------ Document section ------
All donations made will be tax deductible under the Strengthline Foundation (EIN 55-0886279) & are restricted gifts.
Dear family, friends, #YellowHeartSquad, and those who may have come across this by chance,
My name is Travis Flores.
As many of you know, I have lived with Cystic Fibrosis my entire life. I have fought incredibly hard to survive for 28 years. However, after two double-lung transplants, I am facing death again. This is truly the hardest thing I have ever had to do in my life. Asking for help is never easy for me, but asking a third time is nearly impossible. It breaks my heart to have to do this, and it feels unreal that I am facing chronic organ rejection for the second time in my life. The truth is though, if I don't ask for help now, I will die.
Third lung transplants are not a common practice. I know that I have been given two chances and that there are people who are still waiting for their first. I think of those people every single day. I beg that they match a compatible donor and are able to feel the release of a full breath someday. Right now, I am asking for a chance to survive again too. I am pleading with transplant programs across the country to save my life.
------ Information shown ------
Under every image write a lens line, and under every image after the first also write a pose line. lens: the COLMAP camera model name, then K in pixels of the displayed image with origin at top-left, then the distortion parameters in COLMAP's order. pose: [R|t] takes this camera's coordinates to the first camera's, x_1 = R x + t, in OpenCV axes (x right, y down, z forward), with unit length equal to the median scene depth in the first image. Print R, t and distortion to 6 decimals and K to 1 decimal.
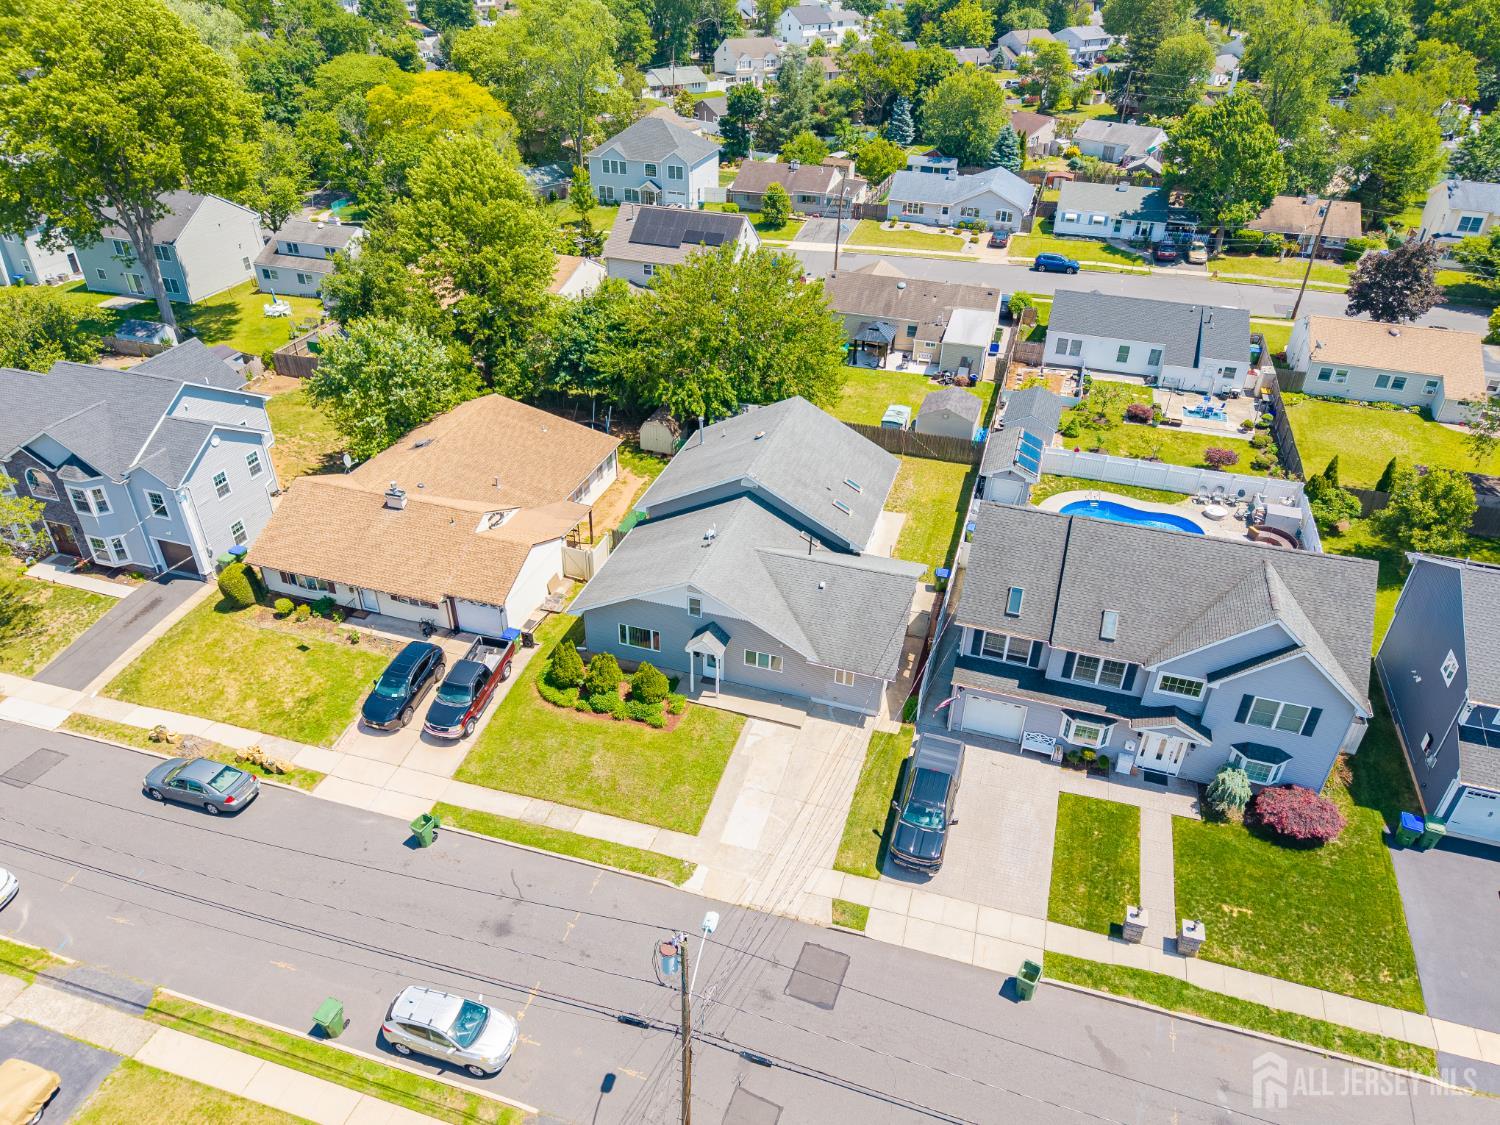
lens RADIAL K [[1018.6, 0, 755.0], [0, 1018.6, 561.2], [0, 0, 1]] dist [0.010687, -0.013816]
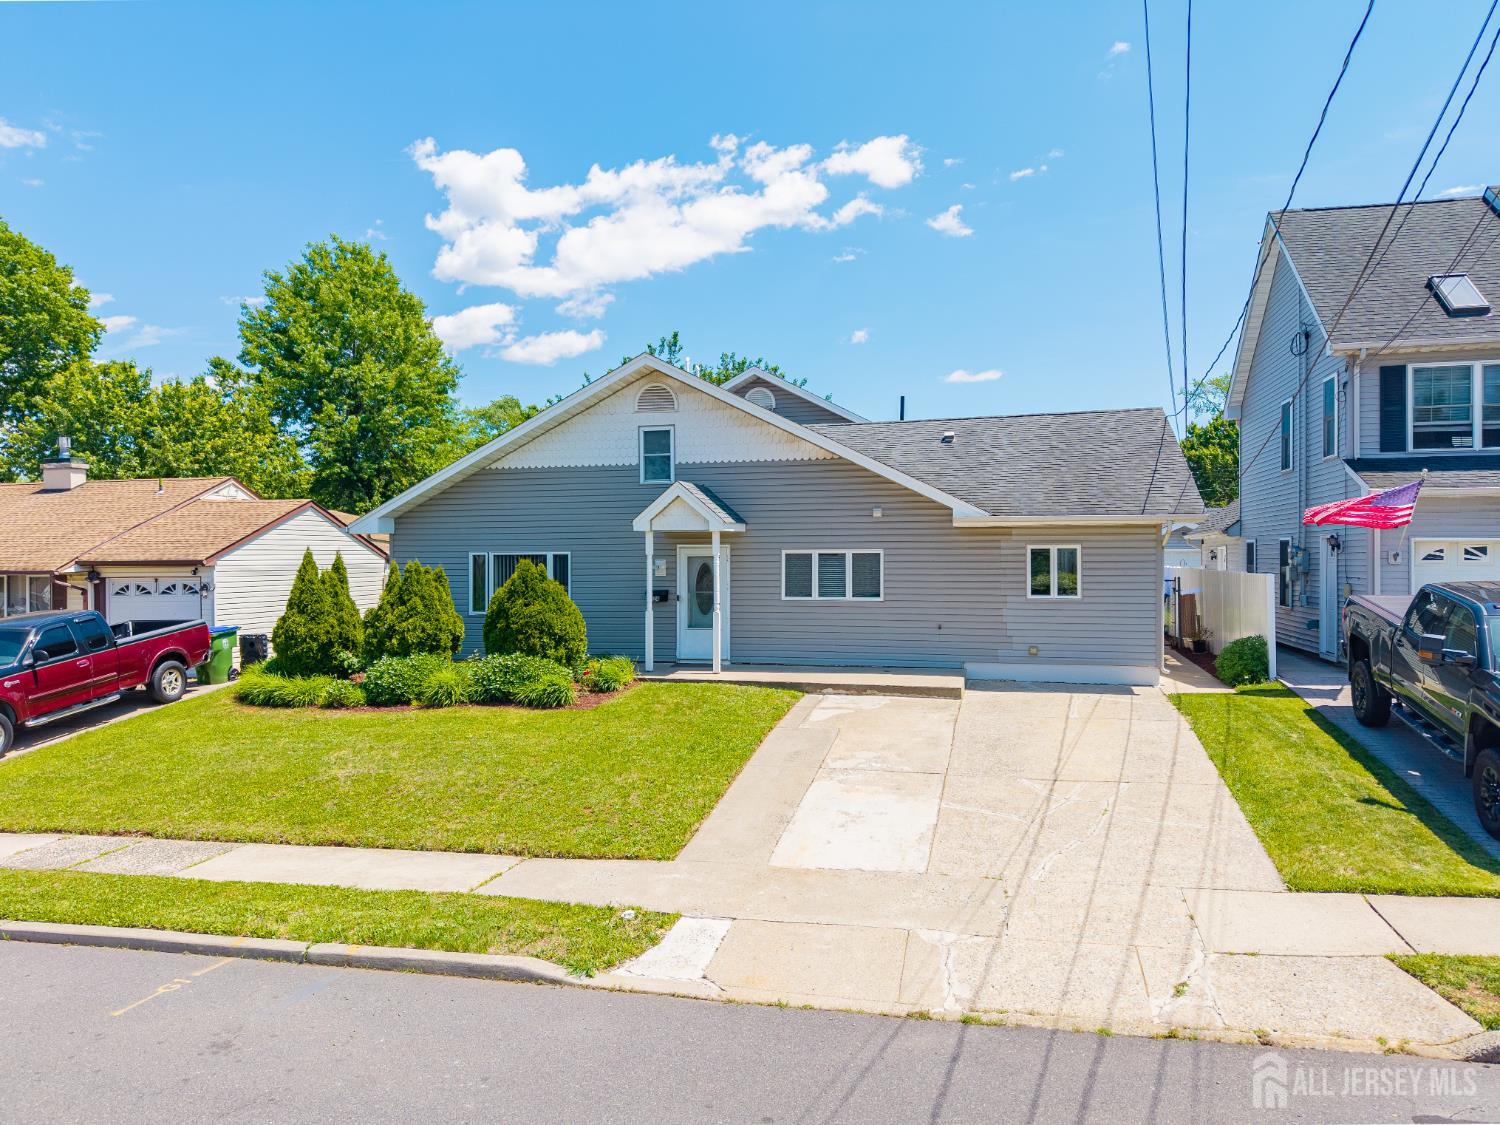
lens RADIAL K [[1018.6, 0, 757.6], [0, 1018.6, 567.7], [0, 0, 1]] dist [0.010687, -0.013816]
pose [[0.997977, -0.020077, 0.060316, -0.043883], [0.049788, 0.836796, -0.545246, 0.305180], [-0.039525, 0.547146, 0.836103, 0.664360]]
------
### Questions on the material
#1 Output the part of the lung transplant letter that opens with the words containing "All donations made" and closes with "I will die.".
#2 Continue the lung transplant letter from where it stops.

### Numbered responses
#1
All donations made will be tax deductible under the Strengthline Foundation (EIN 55-0886279) & are restricted gifts.
Dear family, friends, #YellowHeartSquad, and those who may have come across this by chance,
My name is Travis Flores.
As many of you know, I have lived with Cystic Fibrosis my entire life. I have fought incredibly hard to survive for 28 years. However, after two double-lung transplants, I am facing death again. This is truly the hardest thing I have ever had to do in my life. Asking for help is never easy for me, but asking a third time is nearly impossible. It breaks my heart to have to do this, and it feels unreal that I am facing chronic organ rejection for the second time in my life. The truth is though, if I don't ask for help now, I will die.

#2
The money that I am raising is to help cover the current medical expenses that I am facing, such as the ambulance bill for a trip a few weeks ago to the ER that was 1.5 miles away - over $2,000.00. It will also allow me to focus on this fight to survive because it takes every ounce of energy to stay strong moving forward.
This fundraiser will also enable me to make the massive move from Los Angeles to wherever I need to be if a transplant center calls for me to join their program to save my life. I need to be able to move immediately because time is not on my side. Moving costs a lot of money, medical bills are outrageous, and trying to balance all of these expenses with life when I am not able to work a normal 9-5 salaried with benefits type of job has proven to be a job in itself.
There is so much more I want to say, but I cannot find the words right now. Since November 2018, I have tried to do this and I've not been able to. I have struggled, and struggled, and struggled, to the point of exhaustion. I should have sought help sooner, but I have spent my life helping others, and asking others to help me is not something I am good at.
I am relying on my #YellowHeartSquad to help me ask. I hope that I find a way to get through this so that I can continue my life's work with Make-A-Wish, the Cystic Fibrosis Foundation, DonateLife, the Christina Grimmie Foundation, and so many other organizations/people that I am passionate about helping.
Thank you for your time, consideration, and support. If you cannot contribute financially, sharing this page will help me too.
Please take a moment to think of my family, friends, and my donor's family as they struggle to watch me go through this. My hope is that this gives them hope.
With your help, I will be able to fight to survive.